Hands-On Tutorial: The Public API in Dataiku¶
The Dataiku APIs give coders the flexibility to complete both routine and complex tasks with code instead of the visual interface.
In this tutorial, you will gain a better understanding of the difference between the HTTP REST API and the Python client to the public API. In addition, you’ll learn how to programmatically interact with Dataiku objects such as projects, datasets, variables, flows, jobs, and scenarios.
Let’s Get Started¶
The use case for this project is simple: run a scenario to print a message informing us whose birthday is today. However, rather than relying on the visual interface, you’ll be using the public API to execute this and a number of other tasks.
To complete this tutorial, you will need:
Dataiku - version 9.0 or above.
A Python environment that includes the packages requests and datetime.
This tutorial was tested using a Python 3.6 code environment, but other Python versions may also be compatible.
You can find instructions for creating a code environment compatible with all courses in the Developer learning path in this article.

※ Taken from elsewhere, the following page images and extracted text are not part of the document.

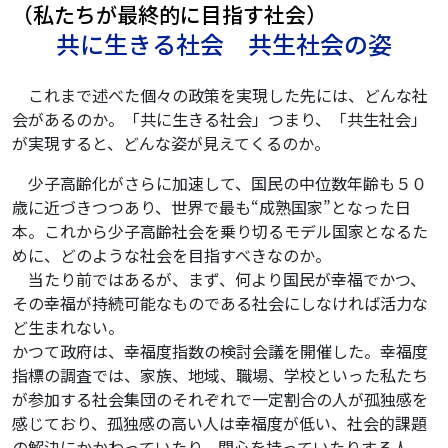
（私たちが最終的に目指す社会）
共に生きる社会 共生社会の姿
これまで述べた個々の政策を実現した先には、どんな社
会があるのか。「共に生きる社会」つまり、「共生社会」
が実現すると、どんな姿が見えてくるのか。
少子高齢化がさらに加速して、国民の中位数年齢も５０
歳に近づきつつあり、世界で最も“成熟国家”となった日
本。これから少子高齢社会を乗り切るモデル国家となるた
めに、どのような社会を目指すべきなのか。
当たり前ではあるが、まず、何より国民が幸福でかつ、
その幸福が持続可能なものである社会にしなければ活力な
ど生まれない。
かつて政府は、幸福度指数の検討会議を開催した。幸福度
指標の調査では、家族、地域、職場、学校といった私たち
が参加する社会集団のそれぞれで一定割合の人が孤独感を
感じており、孤独感の高い人は幸福度が低い、社会的課題
の解決にかかわっていたり、関心を持っていたりする人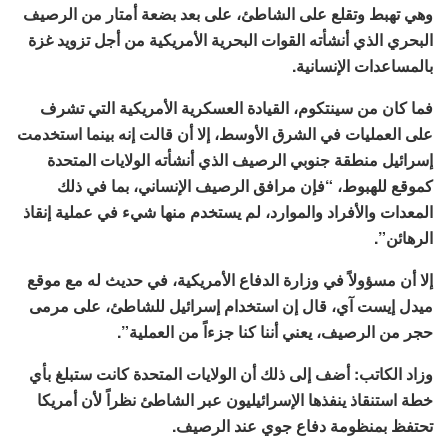
وهي تهبط وتقلع على الشاطئ، على بعد بضعة أمتار من الرصيف
البحري الذي أنشأته القوات البحرية الأمريكية من أجل تزويد غزة
بالمساعدات الإنسانية.
فما كان من سينتكوم، القيادة العسكرية الأمريكية التي تشرف
على العمليات في الشرق الأوسط، إلا أن قالت إنه بينما استخدمت
إسرائيل منطقة جنوبي الرصيف الذي أنشأته الولايات المتحدة
كموقع للهبوط، “فإن مرافق الرصيف الإنساني، بما في ذلك
المعدات والأفراد والموارد، لم يستخدم منها شيء في عملية إنقاذ
الرهائن”.
إلا أن مسؤولاً في وزارة الدفاع الأمريكية، في حديث له مع موقع
ميدل إيست آي، قال إن استخدام إسرائيل للشاطئ، على مرمى
حجر من الرصيف، يعني أننا كنا جزءاً من العملية”.
وزاد الكاتب: أضف إلى ذلك أن الولايات المتحدة كانت ستبلغ بأي
خطة استنقاذ ينفذها الإسرائيليون عبر الشاطئ نظراً لأن أمريكا
تحتفظ بمنظومة دفاع جوي عند الرصيف.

When you have completed the tutorial, you will have built the Flow pictured below and much more (all without touching the visual tools):
Create a Project¶
To get started, create the project below.

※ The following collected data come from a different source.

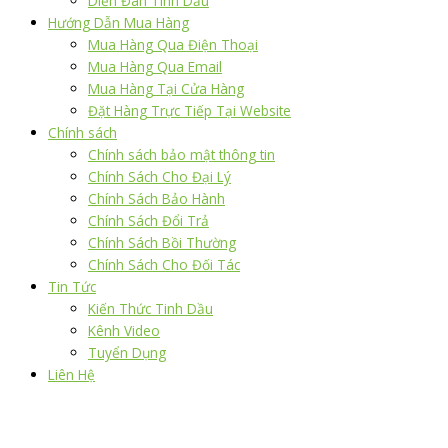
Diễn Đàn Tinh Dầu
Hướng Dẫn Mua Hàng
Mua Hàng Qua Điện Thoại
Mua Hàng Qua Email
Mua Hàng Tại Cửa Hàng
Đặt Hàng Trực Tiếp Tại Website
Chính sách
Chính sách bảo mật thông tin
Chính Sách Cho Đại Lý
Chính Sách Bảo Hành
Chính Sách Đổi Trả
Chính Sách Bồi Thường
Chính Sách Cho Đối Tác
Tin Tức
Kiến Thức Tinh Dầu
Kênh Video
Tuyển Dụng
Liên Hệ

From the Dataiku homepage, click on +New Project > DSS Tutorials > Developer > APIs in Dataiku DSS.
You can also download the starter project from this website and import it as a zip file.
The starting Flow of this project is very simple.
The birthdates dataset contains records of names and birth dates.
The Prepare recipe extracts the components of the birth dates (day, month, year).
The Filter recipe filters the dataset for the current date.
We could manually build this Flow, but instead, we are going to use the public API to automate this task.
Open the Notebook¶
Unlike most Academy tutorials, most of the instructions for this tutorial are self-contained in a pre-existing Python notebook.
Navigate to the Notebooks page (G+N).
Open the notebook Tutorial Instructions, and begin running the cells one at a time.
Depending on the kernels available to your instance, you may need to select a new kernel, inside the notebook. This tutorial was tested using a Python 3.6 code environment, but other Python versions may also be compatible.